Summary

Make compiler aware of the association between library names adorning extern blocks and symbols defined within the block. Add attributes and command line switches that leverage this association.

Motivation

Most of the time a linkage directive is only needed to inform the linker about what native libraries need to be linked into a program. On some platforms, however, the compiler needs more detailed knowledge about what’s being linked from where in order to ensure that symbols are wired up correctly.

On Windows, when a symbol is imported from a dynamic library, the code that accesses this symbol must be generated differently than for symbols imported from a static library.

Currently the compiler is not aware of associations between the libraries and symbols imported from them, so it cannot alter code generation based on library kind.

Detailed design

Library <-> symbol association

The compiler shall assume that symbols defined within extern block are imported from the library mentioned in the #[link] attribute adorning the block.
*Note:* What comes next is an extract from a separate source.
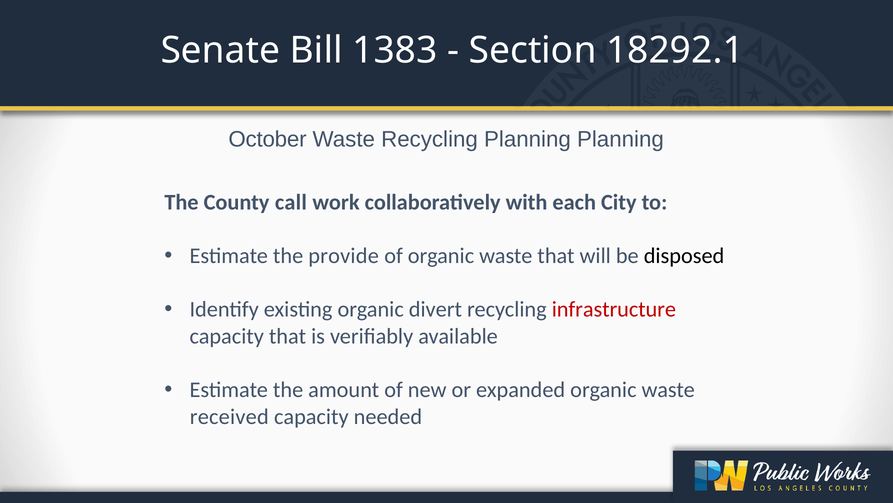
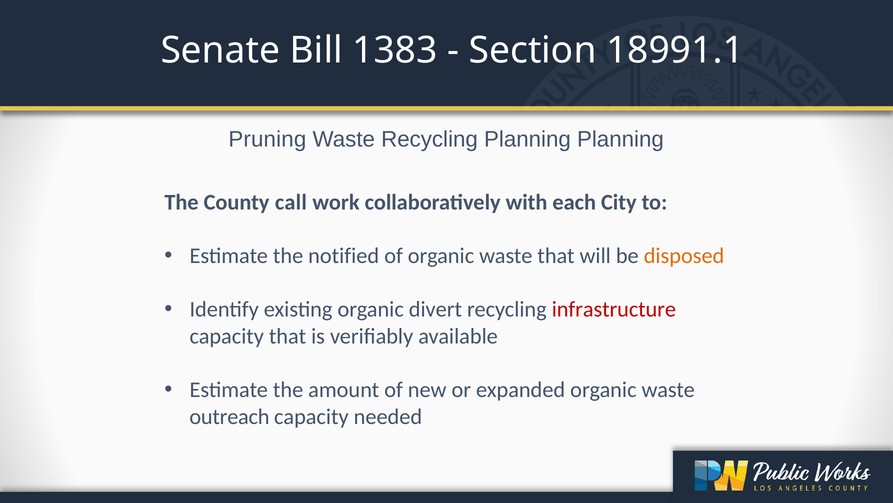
18292.1: 18292.1 -> 18991.1
October: October -> Pruning
provide: provide -> notified
disposed colour: black -> orange
received: received -> outreach
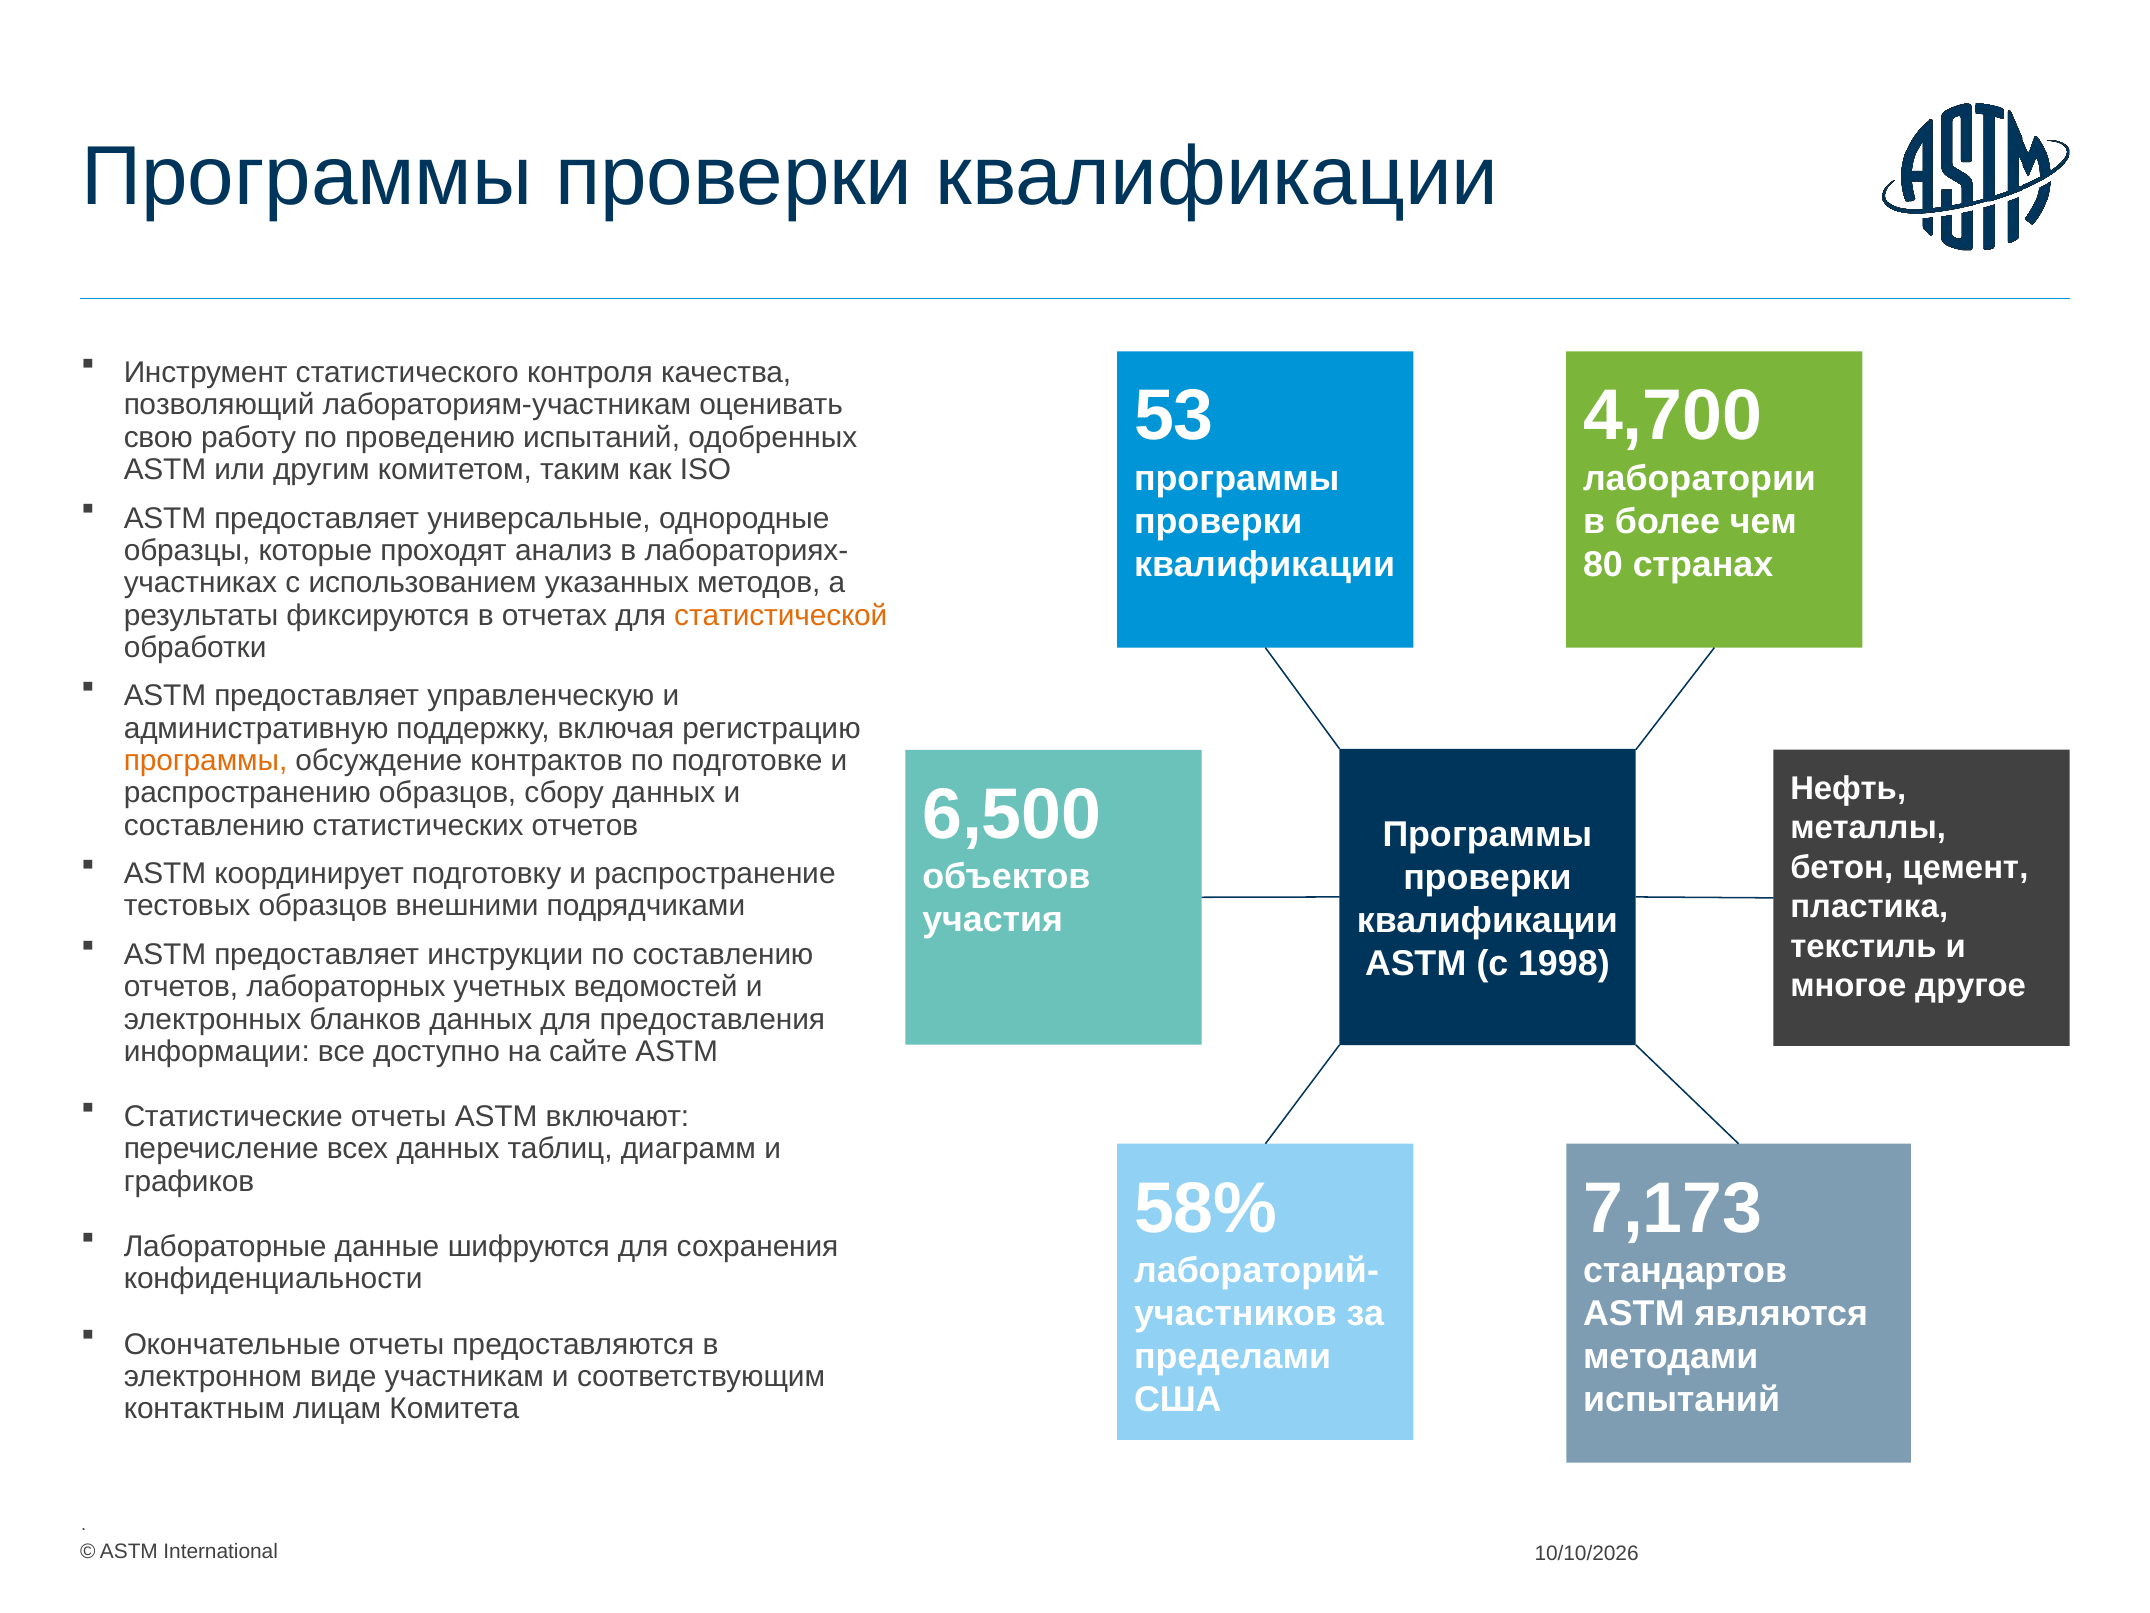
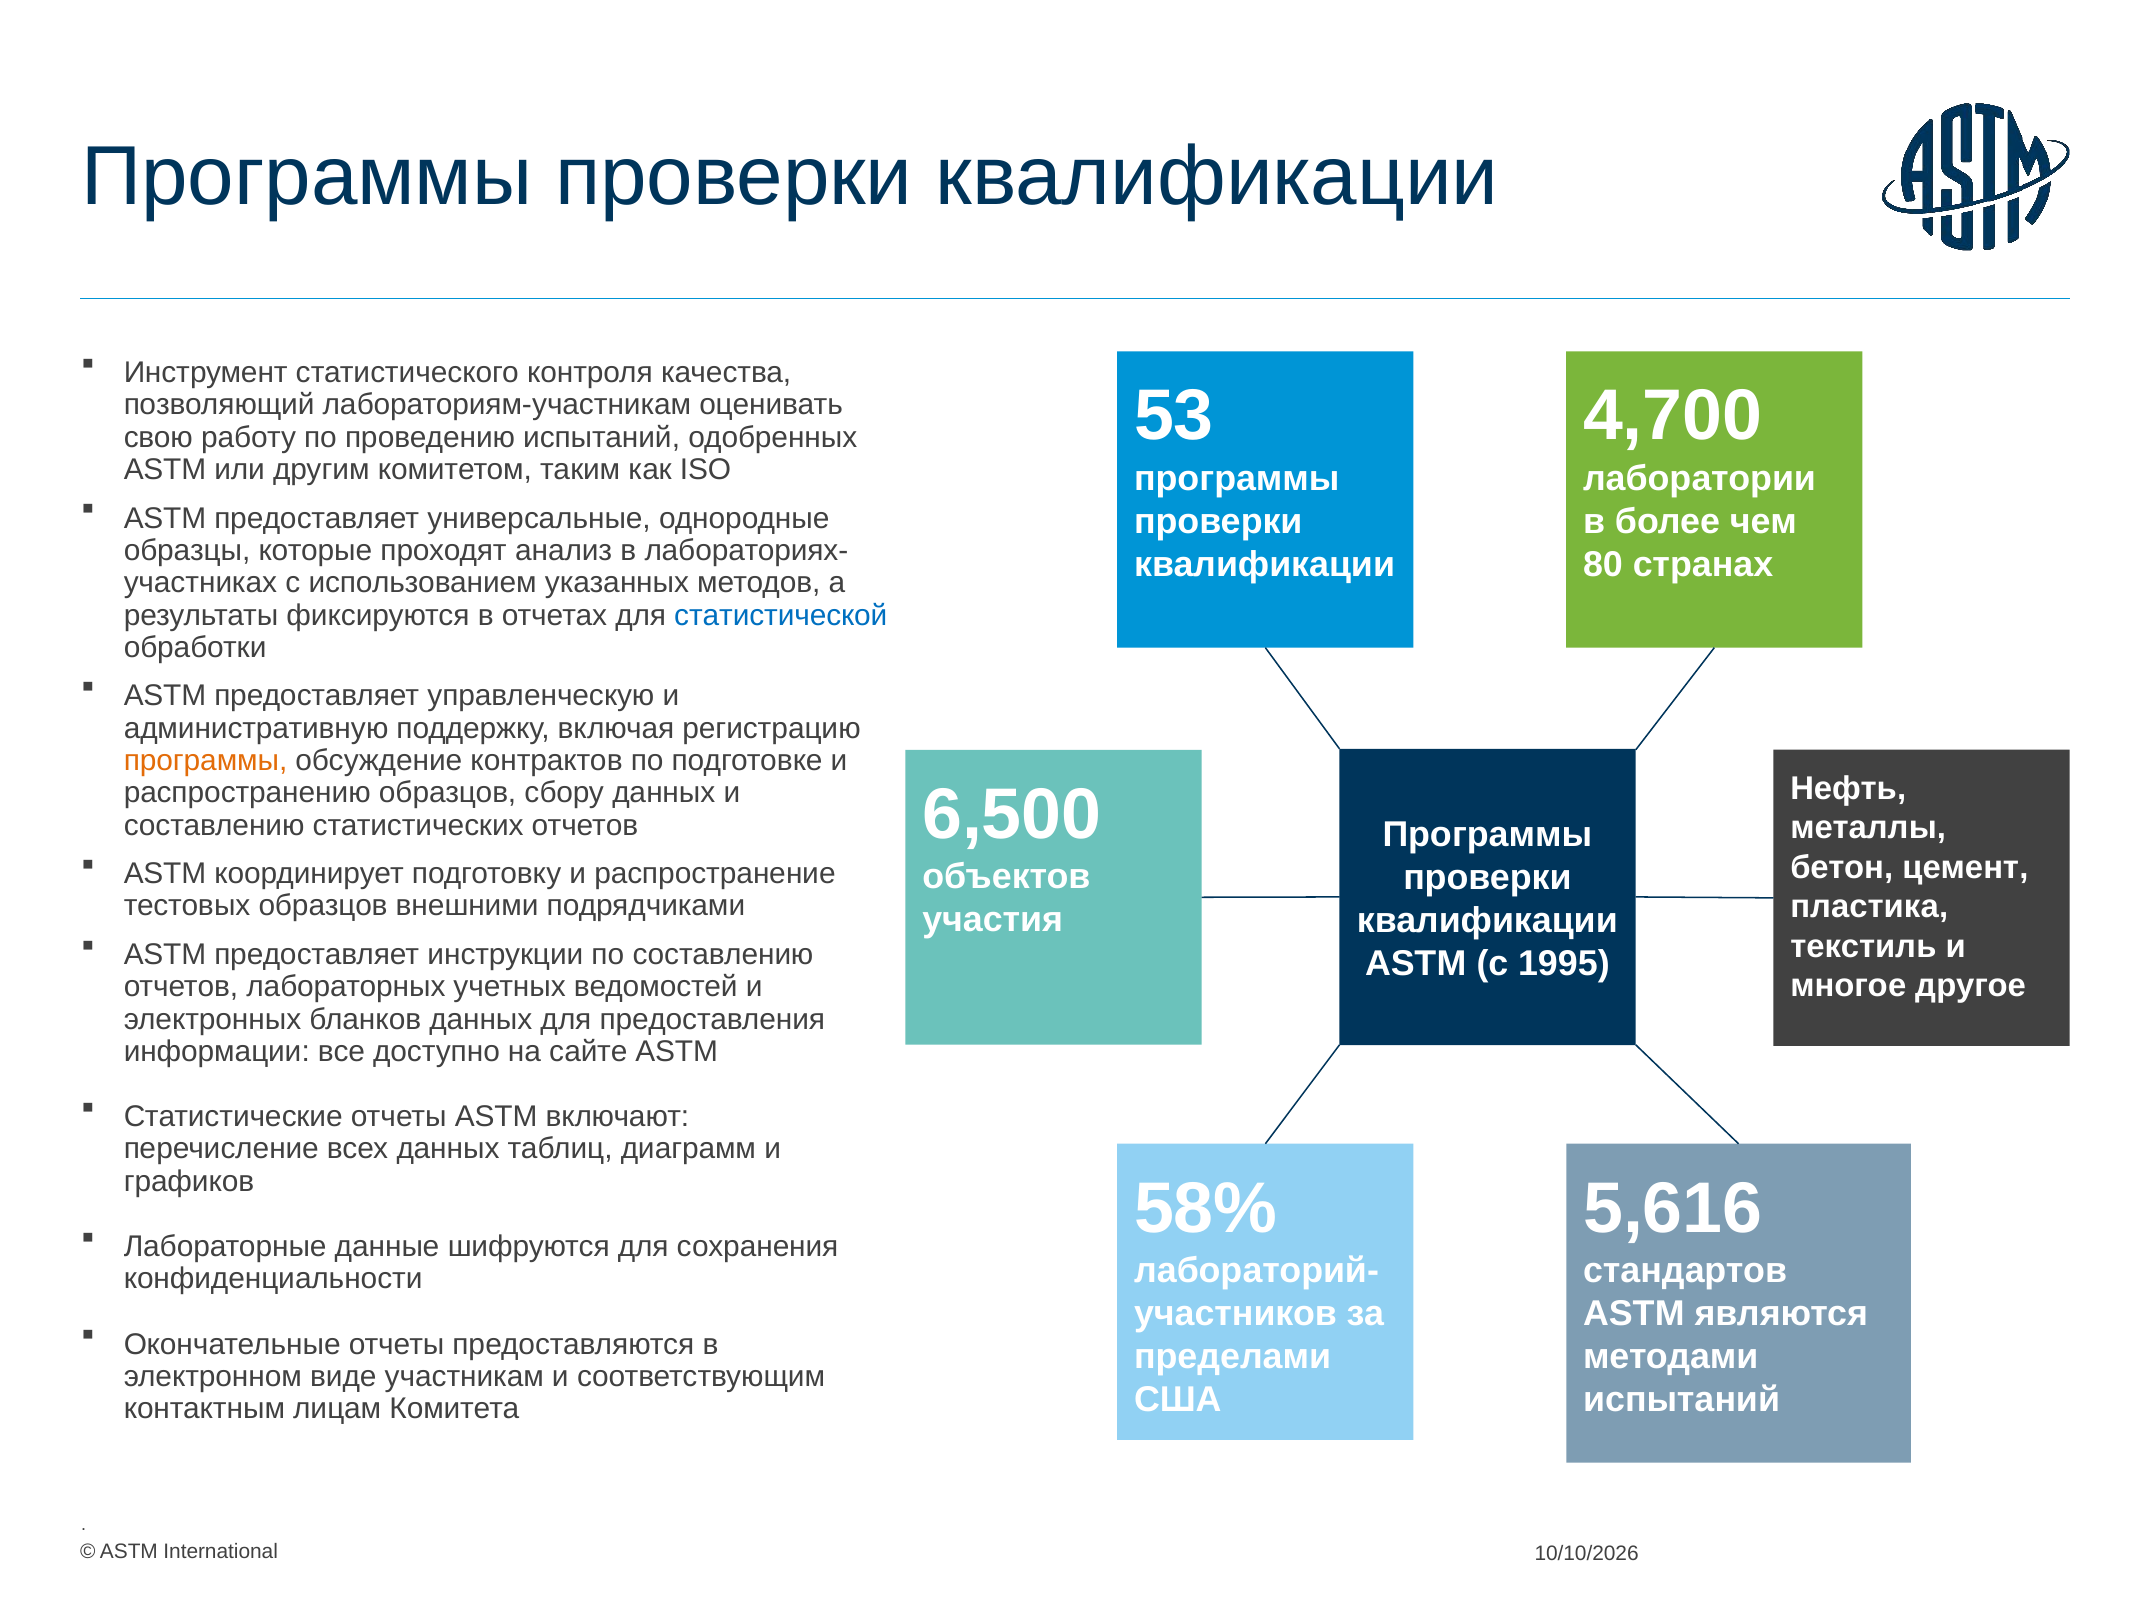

Changes to code generation

On platforms other than Windows the above association will have no effect. On Windows, however, #[link(..., kind="dylib") shall be presumed to mean linking to a dll, whereas #[link(..., kind="static") shall mean static linking. In the former case, all symbols associated with that library will be marked with LLVM dllimport storage class.

Library name and kind variance

Many native libraries are linked via the command line via -l which is passed in through Cargo build scripts instead of being written in the source code itself. As a recap, a native library may change names across platforms or distributions or it may be linked dynamically in some situations and statically in others which is why build scripts are leveraged to make these dynamic decisions. In order to support this kind of dynamism, the following modifications are proposed:

  • Extend syntax of the -l flag to -l [KIND=]lib[:NEWNAME]. The NEWNAME part may be used to override name of a library specified in the source.
  • Add new meaning to the KIND part: if “lib” is already specified in the source, this will override its kind with KIND. Note that this override is possible only for libraries defined in the current crate.

Example:

// mylib.rs
#[link(name="foo", kind="dylib")]
extern {
    // dllimport applied
}

#[link(name="bar", kind="static")]
extern {
    // dllimport not applied
}

#[link(name="baz")]
extern {
    // kind defaults to "dylib", dllimport applied
}
rustc mylib.rs -l static=foo # change foo's kind to "static", dllimport will not be applied
rustc mylib.rs -l foo:newfoo # link newfoo instead of foo, keeping foo's kind as "dylib"
rustc mylib.rs -l dylib=bar # change bar's kind to "dylib", dllimport will be applied

Unbundled static libs (optional)

It had been pointed out that sometimes one may wish to link to a static system library (i.e. one that is always available to the linker) without bundling it into .lib’s and .rlib’s. For this use case we’ll introduce another library “kind”, “static-nobundle”. Such libraries would be treated in the same way as “static”, except they will not be bundled into the target .lib/.rlib.

Drawbacks

For libraries to work robustly on MSVC, the correct #[link] annotation will be required. Most cases will “just work” on MSVC due to the compiler strongly favoring static linkage, but any symbols imported from a dynamic library or exported as a Rust dynamic library will need to be tagged appropriately to ensure that they work in all situations. Worse still, the #[link] annotations on an extern block are not required on any other platform to work correctly, meaning that it will be common that these attributes are left off by accident.

Alternatives

  • Instead of enhancing #[link], a #[linked_from = "foo"] annotation could be added. This has the drawback of not being able to handle native libraries whose name is unpredictable across platforms in an easy fashion, however. Additionally, it adds an extra attribute to the compiler that wasn’t known previously.

  • Support a #[dllimport] on extern blocks (or individual symbols, or both). This has the following drawbacks, however:

    • This attribute would duplicate the information already provided by #[link(kind="...")].
    • It is not always known whether #[dllimport] is needed. Native libraries are not always known whether they’re linked dynamically or statically (e.g. that’s what a build script decides), so dllimport will need to be guarded by cfg_attr.
  • When linking native libraries, the compiler could attempt to locate each library on the filesystem and probe the contents for what symbol names are exported from the native library. This list could then be cross-referenced with all symbols declared in the program locally to understand which symbols are coming from a dylib and which are being linked statically. Some downsides of this approach may include:

    • It’s unclear whether this will be a performant operation and not cause undue runtime overhead during compiles.

    • On Windows linking to a DLL involves linking to its “import library”, so it may be difficult to know whether a symbol truly comes from a DLL or not.

    • Locating libraries on the system may be difficult as the system linker often has search paths baked in that the compiler does not know about.

  • As was already mentioned, “kind” override can affect codegen of the current crate only. This overloading the -l flag for this purpose may be confusinfg to developers. A new codegen flag might be a better fit for this, for example -C libkind=KIND=LIB.

Unresolved questions

  • Should we allow dropping a library specified in the source from linking via -l lib: (i.e. “rename to empty”)?